Cela me deviendra — je le crains — un lieu commun permanent de constater ici l’indigence des salons.
Que si, pourtant, l’on s’étonnait de cette pénurie d’œuvres remarquables ou franchement belles, il ne faudrait connaître ni son siècle, ni la majorité des hommes « d’élite » qui l’expriment. Le siècle, donc, qui s’abreuve à ces pures sources d’inspiration qui sont, pour les prendre dans le tas — la fièvre politique, le roman-cinéma, les affaires « Landru » (qui permettent d’admirables jeux d’esprit), bref, tous les signes contemporains de la saturation bourgeoise avec son vent très haut, d’argent et d’âpreté à jouir, ce siècle, dis-je, est, dans ses miroirs fidèles, bien reflété — L’art est l’un de ces miroirs ; on n’y peut regarder, c’est vrai, sans faire la grimace. Et c’est cela, bien plus : ce qu’il y a de pire en cela que les jurys des salons ont dû sélectionner pour faire offense à nos goûts, à notre rationalisme, à 1’« art ». Et que ce soient des maîtres — tel Chabas — ou les autres… qui se nomment légion, nous voyons bien que tous les cerveaux sont désespérément vides si les yeux quelquefois, ont encore des lueurs.
Il semble que, pour la plupart, ils se soient astreints, faute de mieux, à tourner en cercle — chacun selon sa spécialité — autour de leurs thèmes favoris.
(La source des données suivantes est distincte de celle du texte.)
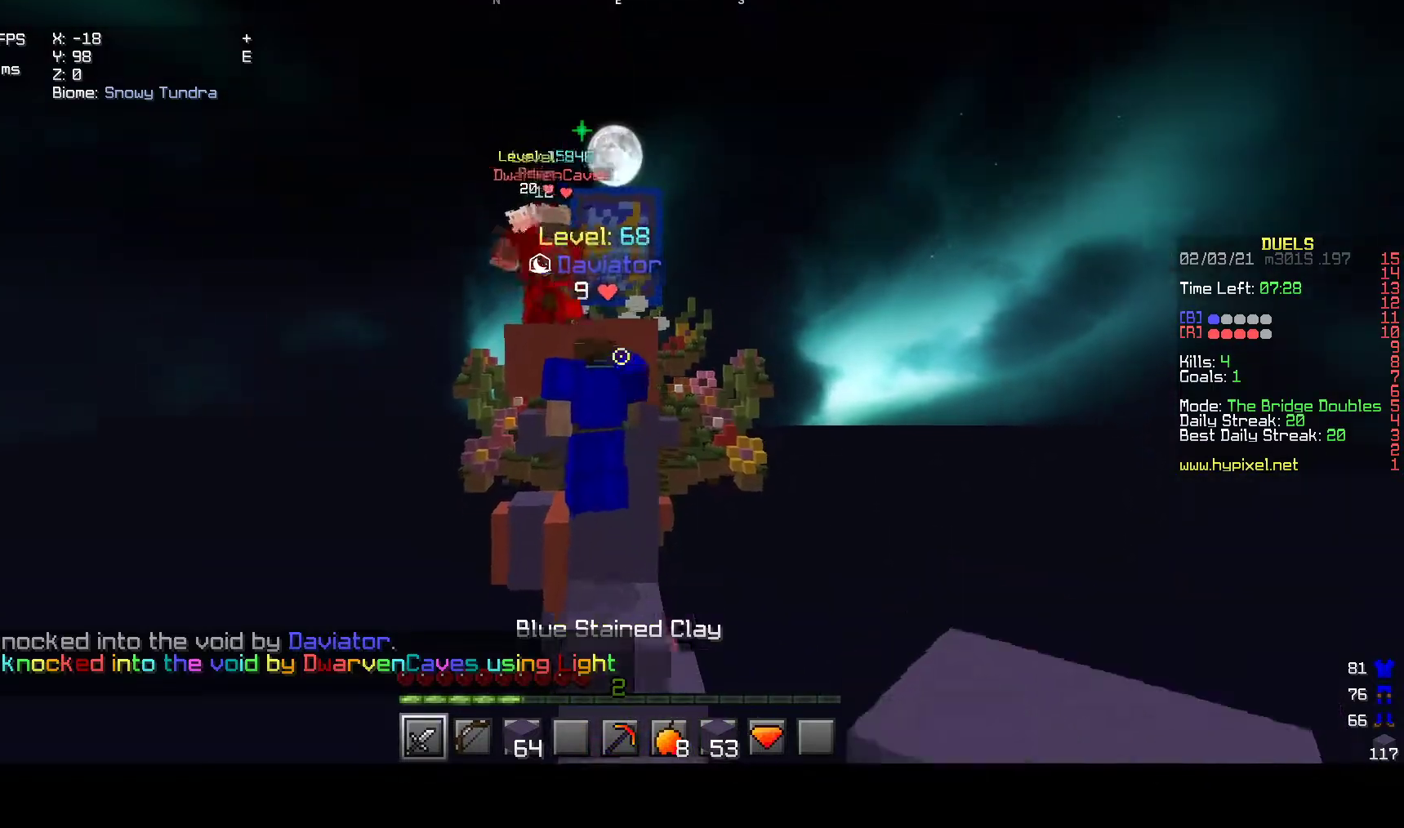
{"keys": ["a"], "mouse": [], "events": [[183, "mouse_left", "down"], [433, "a", "down"], [500, "mouse_left", "up"]]}
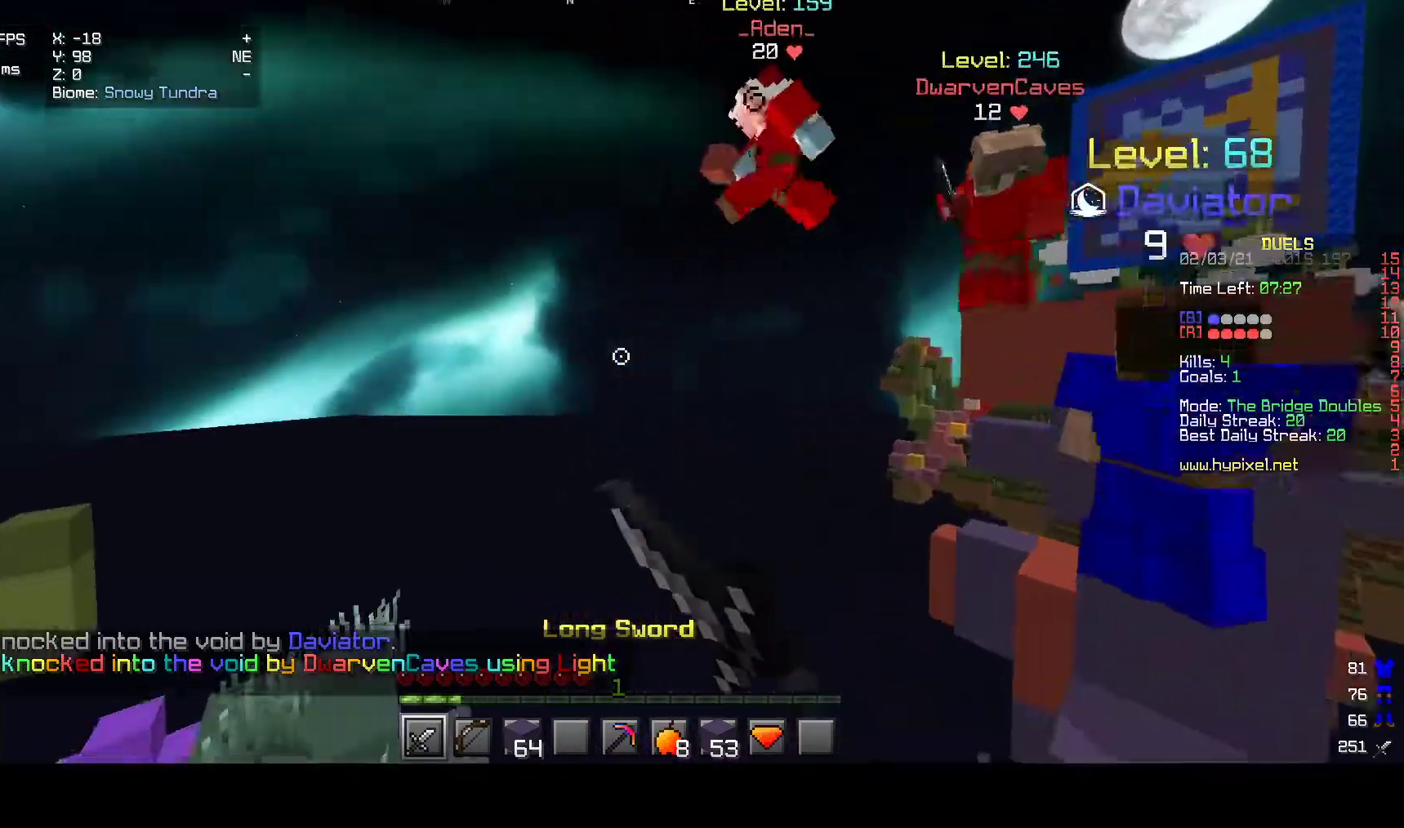
{"keys": ["a", "w"], "mouse": ["left"], "events": [[233, "mouse_left", "down"], [483, "w", "down"]]}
Nous avons, comme d’habitude, une ribambelle de femmes nues, assises, debout, couchées : d’aucunes visant, semble-t-il, à l’obscène lascif, et, faute d’art (ainsi l’on nomme le talent) échouant au grotesque ; des portraits dont on ne sait que dire ; des paysages parfois charmants, quand ils ne soulèvent pas nos griefs par d’absurdes et anachroniques superfétations tirées de la mythologie : et aussi des fantaisies qui s’apparentent aux écoles diverses.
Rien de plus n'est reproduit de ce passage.